* [Supplied information]
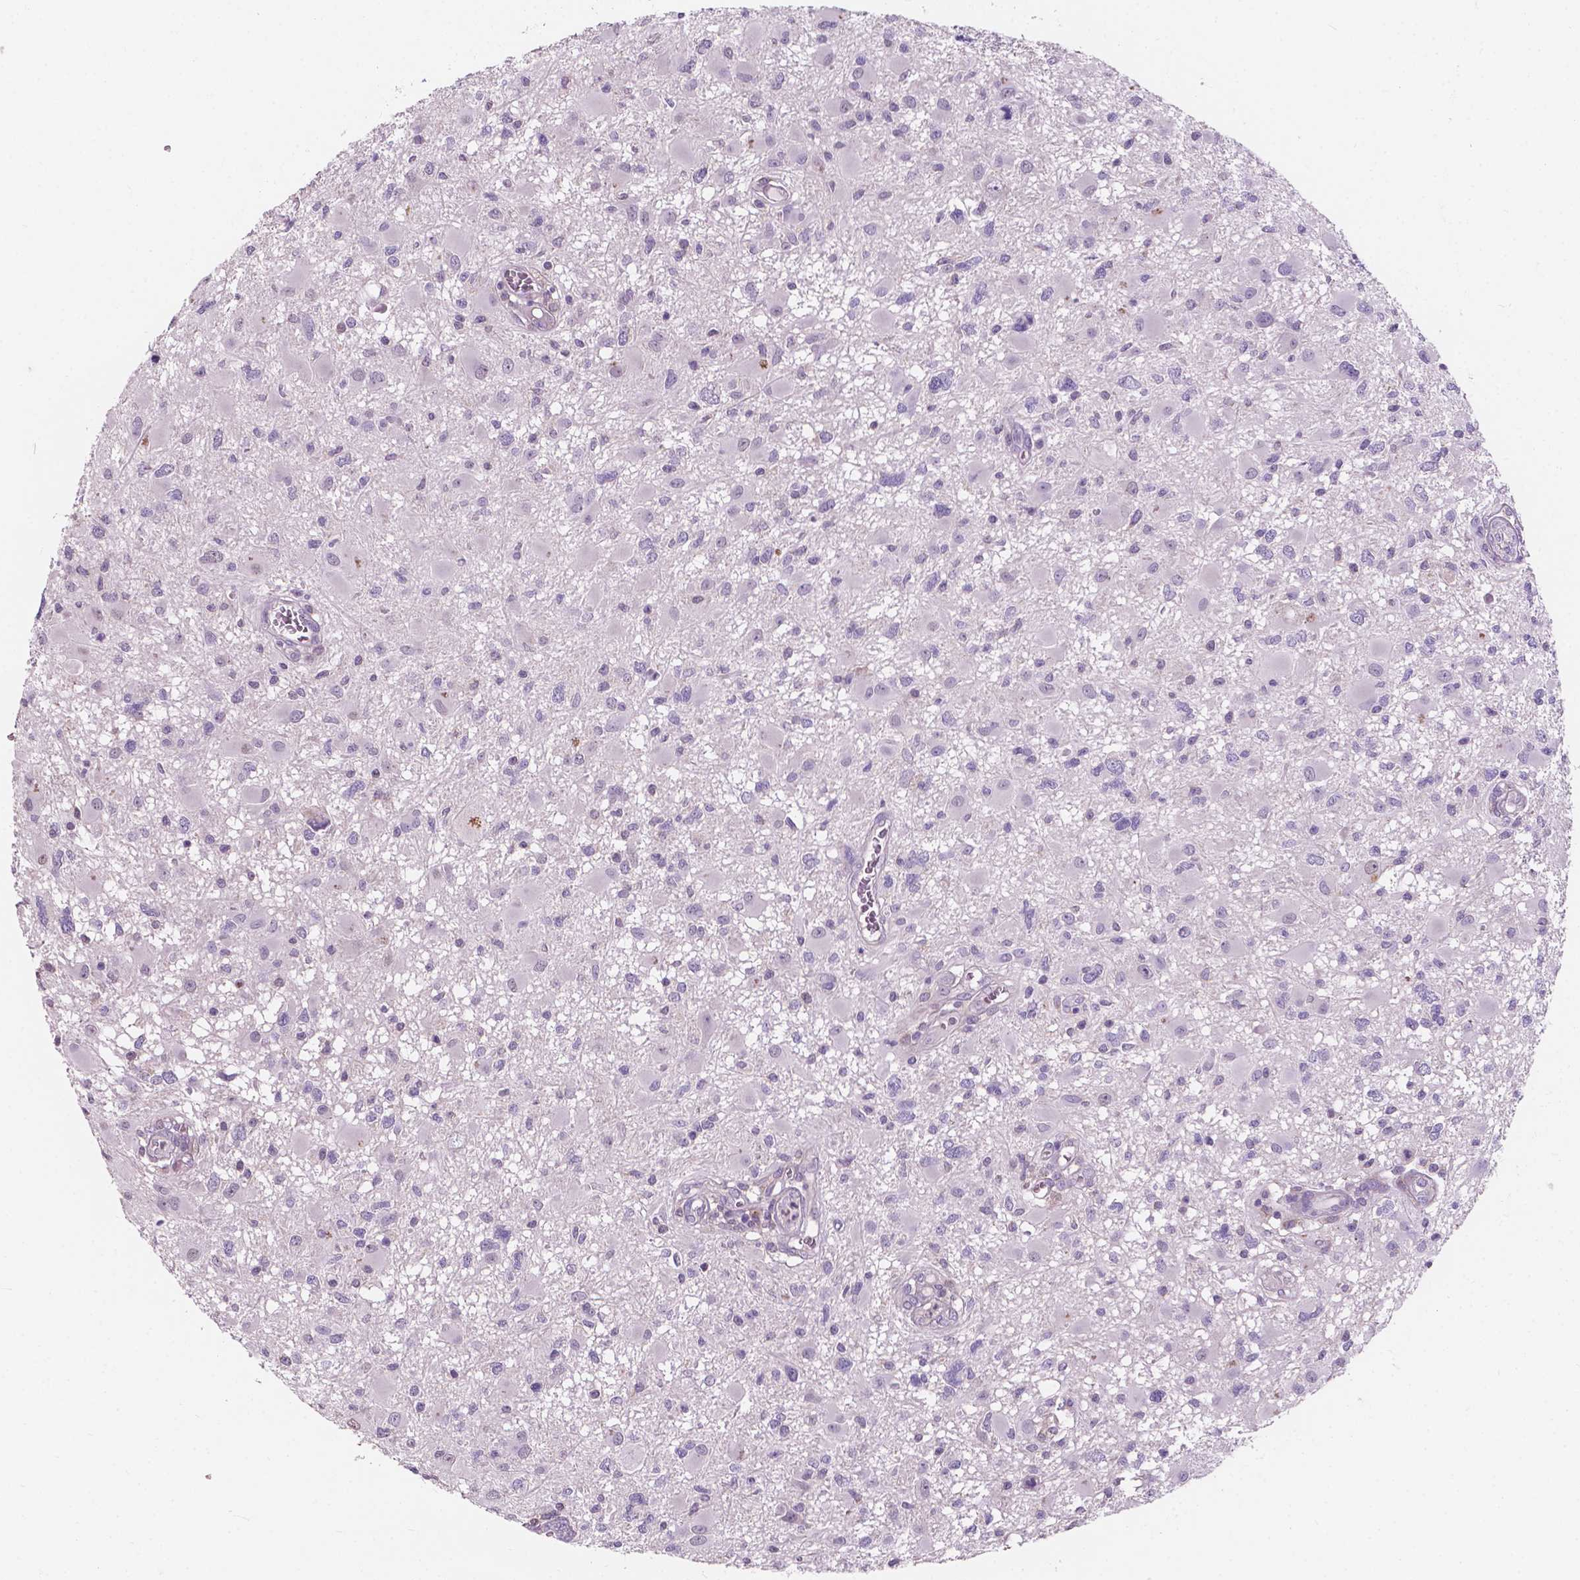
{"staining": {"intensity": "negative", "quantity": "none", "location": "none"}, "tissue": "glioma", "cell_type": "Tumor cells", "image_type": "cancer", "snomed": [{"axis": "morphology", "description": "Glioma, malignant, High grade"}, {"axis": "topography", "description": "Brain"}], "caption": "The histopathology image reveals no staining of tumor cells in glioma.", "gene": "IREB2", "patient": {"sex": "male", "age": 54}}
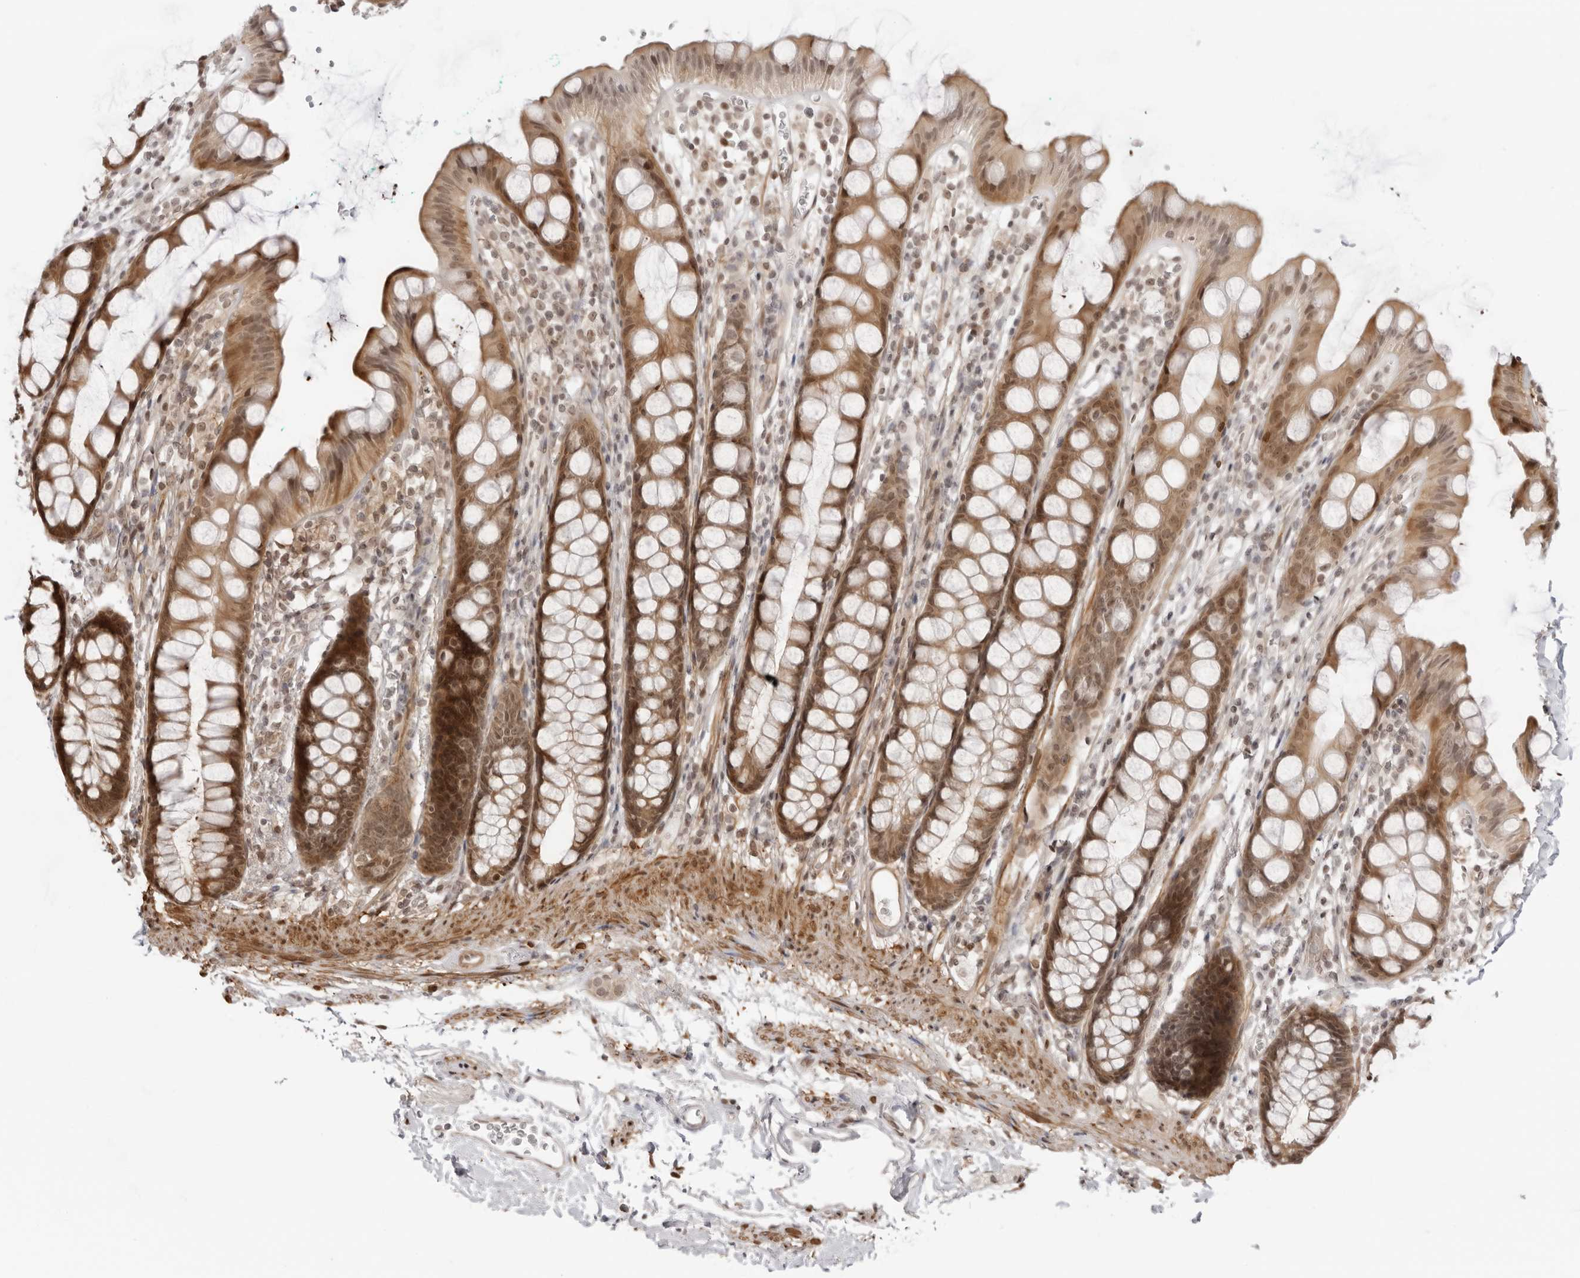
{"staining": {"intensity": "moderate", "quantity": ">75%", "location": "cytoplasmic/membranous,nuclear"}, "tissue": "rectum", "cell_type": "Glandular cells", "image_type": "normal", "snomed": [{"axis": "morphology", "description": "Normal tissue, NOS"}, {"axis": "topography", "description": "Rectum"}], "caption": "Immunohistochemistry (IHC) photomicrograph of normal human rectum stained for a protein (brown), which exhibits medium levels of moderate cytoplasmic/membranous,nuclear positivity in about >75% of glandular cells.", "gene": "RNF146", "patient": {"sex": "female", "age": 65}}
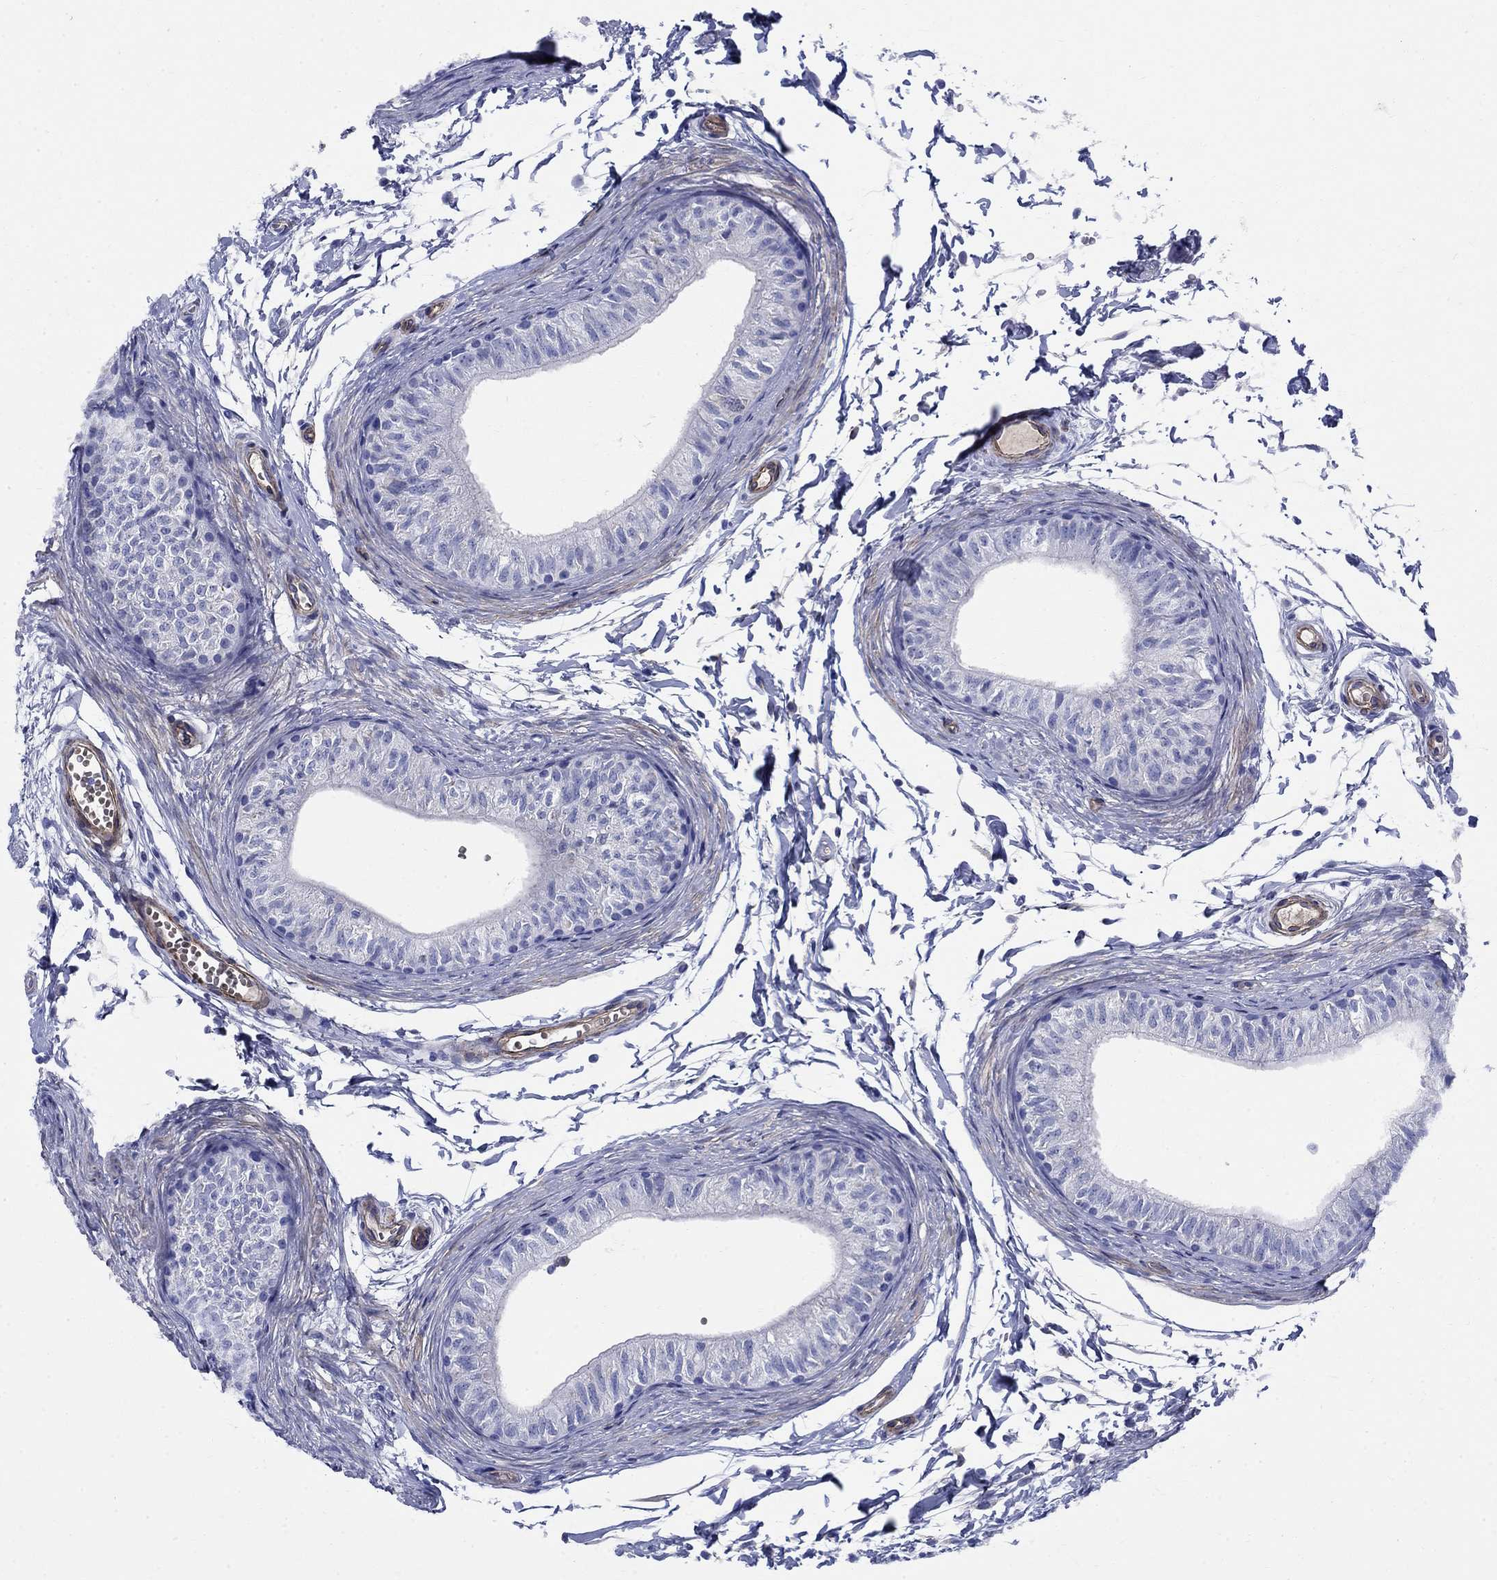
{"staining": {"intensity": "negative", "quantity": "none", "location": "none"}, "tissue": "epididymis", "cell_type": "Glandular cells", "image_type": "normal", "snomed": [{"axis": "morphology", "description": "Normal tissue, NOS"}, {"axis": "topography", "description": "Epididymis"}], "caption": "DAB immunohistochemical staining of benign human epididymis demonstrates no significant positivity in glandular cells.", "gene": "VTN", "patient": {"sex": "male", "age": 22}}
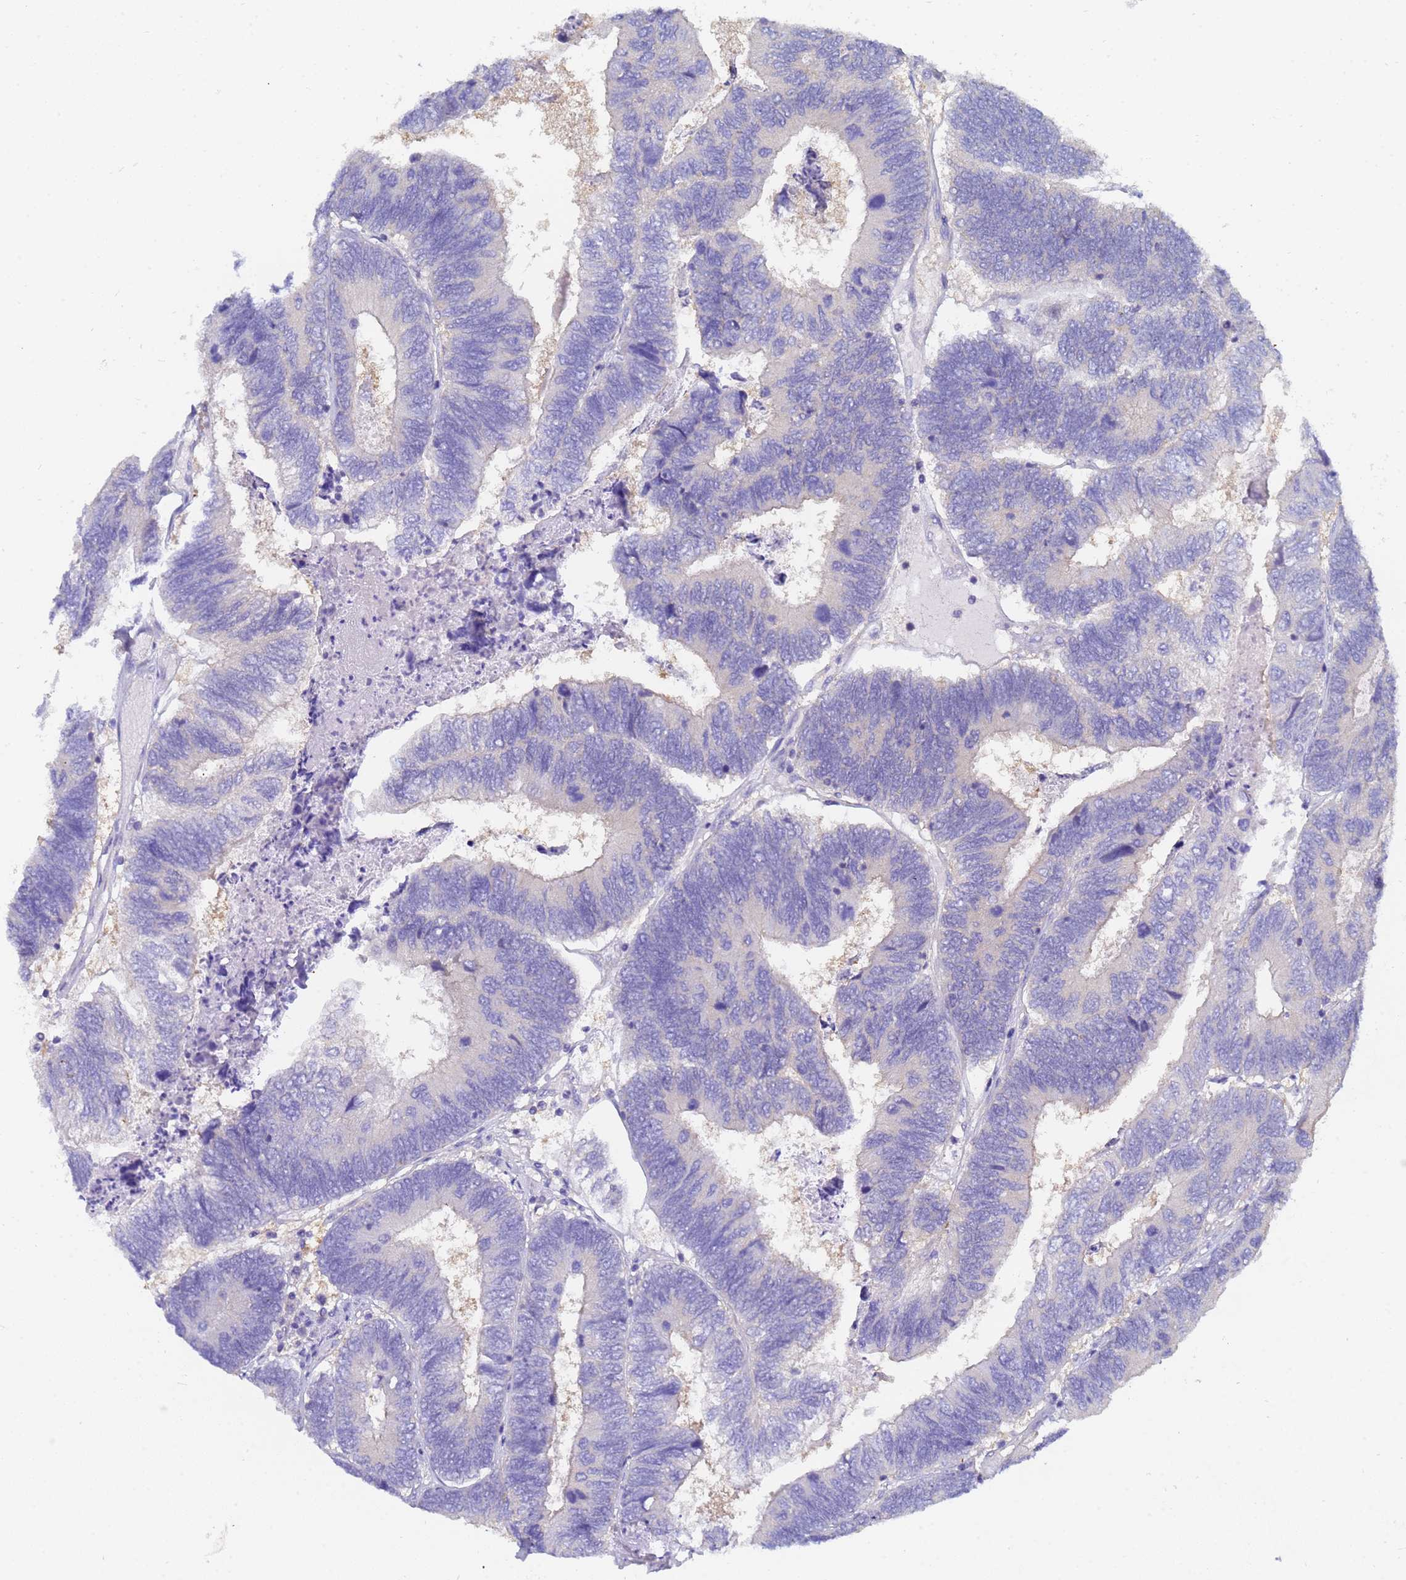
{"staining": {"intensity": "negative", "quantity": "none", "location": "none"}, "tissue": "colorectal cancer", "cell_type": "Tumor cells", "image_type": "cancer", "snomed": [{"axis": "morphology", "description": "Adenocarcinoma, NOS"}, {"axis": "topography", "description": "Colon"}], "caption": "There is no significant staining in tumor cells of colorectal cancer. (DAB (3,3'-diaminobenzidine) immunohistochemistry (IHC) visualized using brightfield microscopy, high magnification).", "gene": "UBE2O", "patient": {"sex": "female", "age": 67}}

* [What is required] Print, exactly as written, the lines from the one containing "immunohistochemical staining of" to the end of the material, both ends included, and nothing else; no pictures.

* [Written answer]
{"staining": {"intensity": "negative", "quantity": "none", "location": "none"}, "tissue": "epididymis", "cell_type": "Glandular cells", "image_type": "normal", "snomed": [{"axis": "morphology", "description": "Normal tissue, NOS"}, {"axis": "topography", "description": "Epididymis"}], "caption": "DAB immunohistochemical staining of benign human epididymis demonstrates no significant positivity in glandular cells.", "gene": "VTN", "patient": {"sex": "male", "age": 22}}
{"staining": {"intensity": "negative", "quantity": "none", "location": "none"}, "tissue": "colorectal cancer", "cell_type": "Tumor cells", "image_type": "cancer", "snomed": [{"axis": "morphology", "description": "Adenocarcinoma, NOS"}, {"axis": "topography", "description": "Colon"}], "caption": "There is no significant staining in tumor cells of colorectal cancer. (DAB (3,3'-diaminobenzidine) immunohistochemistry (IHC) visualized using brightfield microscopy, high magnification).", "gene": "UBE2O", "patient": {"sex": "female", "age": 67}}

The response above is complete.